**About this exercise:**
Pull out of the data below the stretch of lines bounded by the one containing "LIRE LA SUIT" and the one containing "Finanzierung online anfragen.", both bounds included, unchanged.

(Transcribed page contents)
▶

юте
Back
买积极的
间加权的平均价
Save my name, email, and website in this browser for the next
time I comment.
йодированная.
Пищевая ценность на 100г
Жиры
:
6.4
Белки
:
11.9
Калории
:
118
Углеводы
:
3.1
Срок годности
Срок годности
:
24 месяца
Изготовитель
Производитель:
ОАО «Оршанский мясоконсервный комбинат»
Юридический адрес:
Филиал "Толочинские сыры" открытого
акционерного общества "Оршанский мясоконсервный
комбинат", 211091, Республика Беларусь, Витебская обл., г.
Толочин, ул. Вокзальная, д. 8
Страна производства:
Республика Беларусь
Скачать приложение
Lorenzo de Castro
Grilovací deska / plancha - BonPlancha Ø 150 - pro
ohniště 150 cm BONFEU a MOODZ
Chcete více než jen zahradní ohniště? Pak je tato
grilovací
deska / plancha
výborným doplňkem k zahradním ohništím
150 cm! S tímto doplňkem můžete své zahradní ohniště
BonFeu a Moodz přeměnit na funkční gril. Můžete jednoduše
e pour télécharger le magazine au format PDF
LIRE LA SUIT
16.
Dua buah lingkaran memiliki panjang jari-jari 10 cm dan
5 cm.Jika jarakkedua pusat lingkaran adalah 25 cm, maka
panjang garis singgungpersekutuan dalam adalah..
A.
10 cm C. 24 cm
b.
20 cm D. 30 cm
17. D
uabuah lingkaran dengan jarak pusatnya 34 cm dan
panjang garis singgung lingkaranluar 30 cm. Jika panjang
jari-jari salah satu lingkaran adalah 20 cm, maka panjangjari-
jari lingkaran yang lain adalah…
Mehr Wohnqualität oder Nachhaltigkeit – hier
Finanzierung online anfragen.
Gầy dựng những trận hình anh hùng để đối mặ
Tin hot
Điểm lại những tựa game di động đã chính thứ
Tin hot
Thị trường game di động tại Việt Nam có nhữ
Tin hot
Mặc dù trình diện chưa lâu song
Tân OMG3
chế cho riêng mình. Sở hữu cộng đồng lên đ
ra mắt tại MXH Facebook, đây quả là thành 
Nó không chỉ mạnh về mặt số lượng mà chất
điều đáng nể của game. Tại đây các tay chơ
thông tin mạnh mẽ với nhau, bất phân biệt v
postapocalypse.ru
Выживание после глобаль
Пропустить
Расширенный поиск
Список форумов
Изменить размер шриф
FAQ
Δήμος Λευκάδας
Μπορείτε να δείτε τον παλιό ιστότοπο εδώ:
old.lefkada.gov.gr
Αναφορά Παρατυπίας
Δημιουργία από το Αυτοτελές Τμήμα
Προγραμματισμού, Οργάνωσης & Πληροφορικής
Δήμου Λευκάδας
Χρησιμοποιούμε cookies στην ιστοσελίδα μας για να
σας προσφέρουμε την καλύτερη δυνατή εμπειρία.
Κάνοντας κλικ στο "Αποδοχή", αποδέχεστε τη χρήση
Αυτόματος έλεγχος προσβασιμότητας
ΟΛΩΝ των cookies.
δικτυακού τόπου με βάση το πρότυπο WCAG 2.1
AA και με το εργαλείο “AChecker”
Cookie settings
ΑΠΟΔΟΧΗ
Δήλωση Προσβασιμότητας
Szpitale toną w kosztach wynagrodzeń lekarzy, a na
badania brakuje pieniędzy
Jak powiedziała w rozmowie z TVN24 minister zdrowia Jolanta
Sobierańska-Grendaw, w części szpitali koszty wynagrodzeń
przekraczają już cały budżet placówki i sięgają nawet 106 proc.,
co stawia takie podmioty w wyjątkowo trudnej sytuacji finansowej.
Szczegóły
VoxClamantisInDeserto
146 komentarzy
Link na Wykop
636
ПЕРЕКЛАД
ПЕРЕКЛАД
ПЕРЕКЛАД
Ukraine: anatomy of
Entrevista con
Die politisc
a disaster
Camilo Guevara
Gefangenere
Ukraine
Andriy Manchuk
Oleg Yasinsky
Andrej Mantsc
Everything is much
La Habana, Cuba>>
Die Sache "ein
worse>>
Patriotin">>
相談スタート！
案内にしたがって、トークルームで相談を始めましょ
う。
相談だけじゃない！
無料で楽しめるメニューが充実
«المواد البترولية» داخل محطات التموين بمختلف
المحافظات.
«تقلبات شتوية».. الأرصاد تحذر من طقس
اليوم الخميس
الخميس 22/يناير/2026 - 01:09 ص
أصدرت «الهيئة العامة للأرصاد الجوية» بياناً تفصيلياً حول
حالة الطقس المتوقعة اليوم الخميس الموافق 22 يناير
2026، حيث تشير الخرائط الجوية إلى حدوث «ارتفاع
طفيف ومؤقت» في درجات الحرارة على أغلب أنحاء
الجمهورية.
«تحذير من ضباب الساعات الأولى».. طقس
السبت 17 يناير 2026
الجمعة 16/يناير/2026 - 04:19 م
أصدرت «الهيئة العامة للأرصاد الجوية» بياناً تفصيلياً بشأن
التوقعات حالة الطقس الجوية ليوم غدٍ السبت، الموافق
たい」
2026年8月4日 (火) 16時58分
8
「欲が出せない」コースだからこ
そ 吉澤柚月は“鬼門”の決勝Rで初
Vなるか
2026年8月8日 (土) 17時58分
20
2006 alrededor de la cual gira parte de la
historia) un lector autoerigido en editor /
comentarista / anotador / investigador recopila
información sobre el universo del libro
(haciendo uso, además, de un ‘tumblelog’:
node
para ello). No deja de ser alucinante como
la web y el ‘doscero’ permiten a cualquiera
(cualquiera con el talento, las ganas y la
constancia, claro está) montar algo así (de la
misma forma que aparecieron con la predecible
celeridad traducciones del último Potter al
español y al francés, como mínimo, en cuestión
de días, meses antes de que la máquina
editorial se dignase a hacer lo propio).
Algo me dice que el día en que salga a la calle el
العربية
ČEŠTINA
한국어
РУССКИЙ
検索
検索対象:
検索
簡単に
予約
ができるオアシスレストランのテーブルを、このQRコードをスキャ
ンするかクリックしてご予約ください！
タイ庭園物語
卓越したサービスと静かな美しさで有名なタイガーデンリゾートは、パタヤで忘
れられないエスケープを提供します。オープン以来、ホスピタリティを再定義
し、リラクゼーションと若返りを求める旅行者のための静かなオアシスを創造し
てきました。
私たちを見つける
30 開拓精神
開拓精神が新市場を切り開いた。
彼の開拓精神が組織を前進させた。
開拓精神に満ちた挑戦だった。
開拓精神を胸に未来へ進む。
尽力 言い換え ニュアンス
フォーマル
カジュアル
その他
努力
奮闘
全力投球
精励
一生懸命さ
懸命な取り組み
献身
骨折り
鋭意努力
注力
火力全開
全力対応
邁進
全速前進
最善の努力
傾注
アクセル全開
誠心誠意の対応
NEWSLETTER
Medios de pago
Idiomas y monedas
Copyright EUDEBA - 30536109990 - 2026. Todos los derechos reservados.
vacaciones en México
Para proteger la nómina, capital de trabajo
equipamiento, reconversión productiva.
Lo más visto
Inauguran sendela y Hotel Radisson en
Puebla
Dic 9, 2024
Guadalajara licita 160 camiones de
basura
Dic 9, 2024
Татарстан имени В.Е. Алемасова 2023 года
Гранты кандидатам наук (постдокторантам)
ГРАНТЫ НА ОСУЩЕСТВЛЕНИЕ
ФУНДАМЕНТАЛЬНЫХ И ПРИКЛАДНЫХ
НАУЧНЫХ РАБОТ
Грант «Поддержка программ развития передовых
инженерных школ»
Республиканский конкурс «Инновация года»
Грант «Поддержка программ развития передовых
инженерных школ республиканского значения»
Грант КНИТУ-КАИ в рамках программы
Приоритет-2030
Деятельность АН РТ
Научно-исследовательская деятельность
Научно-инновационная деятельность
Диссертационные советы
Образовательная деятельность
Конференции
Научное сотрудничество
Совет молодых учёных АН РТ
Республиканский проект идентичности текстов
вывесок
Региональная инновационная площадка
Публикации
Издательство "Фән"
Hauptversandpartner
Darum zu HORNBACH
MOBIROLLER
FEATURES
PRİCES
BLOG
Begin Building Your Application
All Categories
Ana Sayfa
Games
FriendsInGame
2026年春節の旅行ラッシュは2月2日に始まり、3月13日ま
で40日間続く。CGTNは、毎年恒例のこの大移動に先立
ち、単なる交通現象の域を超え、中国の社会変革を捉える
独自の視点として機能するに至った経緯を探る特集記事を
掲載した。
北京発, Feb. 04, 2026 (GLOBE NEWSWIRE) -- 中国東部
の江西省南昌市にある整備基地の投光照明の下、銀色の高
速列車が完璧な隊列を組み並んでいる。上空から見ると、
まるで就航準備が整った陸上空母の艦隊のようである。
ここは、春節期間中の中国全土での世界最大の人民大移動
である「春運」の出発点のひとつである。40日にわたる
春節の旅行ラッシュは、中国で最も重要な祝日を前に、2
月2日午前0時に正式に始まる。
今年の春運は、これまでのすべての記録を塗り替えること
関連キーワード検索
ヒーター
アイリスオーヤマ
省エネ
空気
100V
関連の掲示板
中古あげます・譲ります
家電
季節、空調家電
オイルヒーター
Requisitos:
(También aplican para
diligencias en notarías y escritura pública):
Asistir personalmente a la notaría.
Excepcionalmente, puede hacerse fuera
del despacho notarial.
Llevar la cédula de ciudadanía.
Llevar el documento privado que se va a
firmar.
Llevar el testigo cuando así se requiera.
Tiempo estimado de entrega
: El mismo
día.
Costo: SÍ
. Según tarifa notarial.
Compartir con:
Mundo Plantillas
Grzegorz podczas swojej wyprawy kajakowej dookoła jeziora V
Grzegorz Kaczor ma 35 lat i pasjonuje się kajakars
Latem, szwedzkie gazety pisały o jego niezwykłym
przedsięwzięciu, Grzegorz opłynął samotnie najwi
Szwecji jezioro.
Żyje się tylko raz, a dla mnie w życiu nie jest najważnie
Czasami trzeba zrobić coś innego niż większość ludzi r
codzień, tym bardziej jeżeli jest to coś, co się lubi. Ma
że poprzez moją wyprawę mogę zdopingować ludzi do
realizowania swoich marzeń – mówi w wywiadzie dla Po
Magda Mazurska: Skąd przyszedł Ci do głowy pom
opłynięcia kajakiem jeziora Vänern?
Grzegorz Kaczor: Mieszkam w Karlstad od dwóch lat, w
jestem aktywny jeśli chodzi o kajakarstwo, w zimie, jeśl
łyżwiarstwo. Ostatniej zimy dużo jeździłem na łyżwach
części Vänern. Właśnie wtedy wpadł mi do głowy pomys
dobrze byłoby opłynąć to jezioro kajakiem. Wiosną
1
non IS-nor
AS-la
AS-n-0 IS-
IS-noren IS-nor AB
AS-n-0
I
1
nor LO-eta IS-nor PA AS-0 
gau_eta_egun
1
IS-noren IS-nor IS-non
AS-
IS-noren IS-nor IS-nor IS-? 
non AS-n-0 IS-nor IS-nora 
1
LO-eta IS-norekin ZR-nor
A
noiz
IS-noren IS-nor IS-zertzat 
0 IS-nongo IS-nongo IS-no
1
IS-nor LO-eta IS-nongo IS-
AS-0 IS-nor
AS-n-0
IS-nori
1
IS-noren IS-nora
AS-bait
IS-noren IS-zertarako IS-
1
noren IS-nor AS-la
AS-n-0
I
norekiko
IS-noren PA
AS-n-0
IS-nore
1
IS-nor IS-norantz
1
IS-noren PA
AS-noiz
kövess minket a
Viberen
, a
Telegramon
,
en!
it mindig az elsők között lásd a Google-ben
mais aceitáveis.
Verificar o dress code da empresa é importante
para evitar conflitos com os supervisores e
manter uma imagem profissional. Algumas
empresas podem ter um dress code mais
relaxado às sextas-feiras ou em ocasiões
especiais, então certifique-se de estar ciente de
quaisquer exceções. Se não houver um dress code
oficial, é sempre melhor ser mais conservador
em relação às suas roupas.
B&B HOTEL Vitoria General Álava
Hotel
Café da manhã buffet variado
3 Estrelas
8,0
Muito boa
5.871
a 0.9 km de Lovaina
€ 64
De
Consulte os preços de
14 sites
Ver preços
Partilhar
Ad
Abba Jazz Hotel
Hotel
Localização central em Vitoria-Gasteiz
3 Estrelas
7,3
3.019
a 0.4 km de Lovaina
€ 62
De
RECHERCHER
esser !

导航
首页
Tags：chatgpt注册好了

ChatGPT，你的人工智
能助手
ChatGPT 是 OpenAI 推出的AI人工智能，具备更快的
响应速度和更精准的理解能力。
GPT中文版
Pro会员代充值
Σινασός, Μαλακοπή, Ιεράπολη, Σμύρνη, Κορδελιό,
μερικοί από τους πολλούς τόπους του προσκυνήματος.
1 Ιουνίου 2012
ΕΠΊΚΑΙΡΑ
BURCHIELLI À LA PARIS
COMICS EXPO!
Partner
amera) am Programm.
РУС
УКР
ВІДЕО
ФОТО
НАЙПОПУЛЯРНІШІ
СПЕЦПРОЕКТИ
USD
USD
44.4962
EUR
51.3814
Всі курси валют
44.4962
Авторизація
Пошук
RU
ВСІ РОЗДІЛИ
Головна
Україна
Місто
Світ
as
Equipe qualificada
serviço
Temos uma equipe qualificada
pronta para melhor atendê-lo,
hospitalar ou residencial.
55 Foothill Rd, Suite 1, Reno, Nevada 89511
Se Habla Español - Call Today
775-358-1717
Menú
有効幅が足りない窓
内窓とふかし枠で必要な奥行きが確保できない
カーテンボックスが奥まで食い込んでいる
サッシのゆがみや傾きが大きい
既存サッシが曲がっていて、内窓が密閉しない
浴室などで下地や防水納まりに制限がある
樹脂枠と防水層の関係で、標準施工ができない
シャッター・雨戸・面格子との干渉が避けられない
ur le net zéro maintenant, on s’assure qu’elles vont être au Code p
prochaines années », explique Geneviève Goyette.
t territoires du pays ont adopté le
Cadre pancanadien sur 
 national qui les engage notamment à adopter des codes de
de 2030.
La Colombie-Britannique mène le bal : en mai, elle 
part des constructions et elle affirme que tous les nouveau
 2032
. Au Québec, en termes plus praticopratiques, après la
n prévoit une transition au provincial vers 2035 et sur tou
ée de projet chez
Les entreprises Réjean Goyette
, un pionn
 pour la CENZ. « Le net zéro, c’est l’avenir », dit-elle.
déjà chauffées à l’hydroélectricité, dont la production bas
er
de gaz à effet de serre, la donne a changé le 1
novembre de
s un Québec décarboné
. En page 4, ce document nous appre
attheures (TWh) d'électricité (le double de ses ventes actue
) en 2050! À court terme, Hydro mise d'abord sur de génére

◀

**Exercise result:**
LIRE LA SUIT
16.
Dua buah lingkaran memiliki panjang jari-jari 10 cm dan
5 cm.Jika jarakkedua pusat lingkaran adalah 25 cm, maka
panjang garis singgungpersekutuan dalam adalah..
A.
10 cm C. 24 cm
b.
20 cm D. 30 cm
17. D
uabuah lingkaran dengan jarak pusatnya 34 cm dan
panjang garis singgung lingkaranluar 30 cm. Jika panjang
jari-jari salah satu lingkaran adalah 20 cm, maka panjangjari-
jari lingkaran yang lain adalah…
Mehr Wohnqualität oder Nachhaltigkeit – hier
Finanzierung online anfragen.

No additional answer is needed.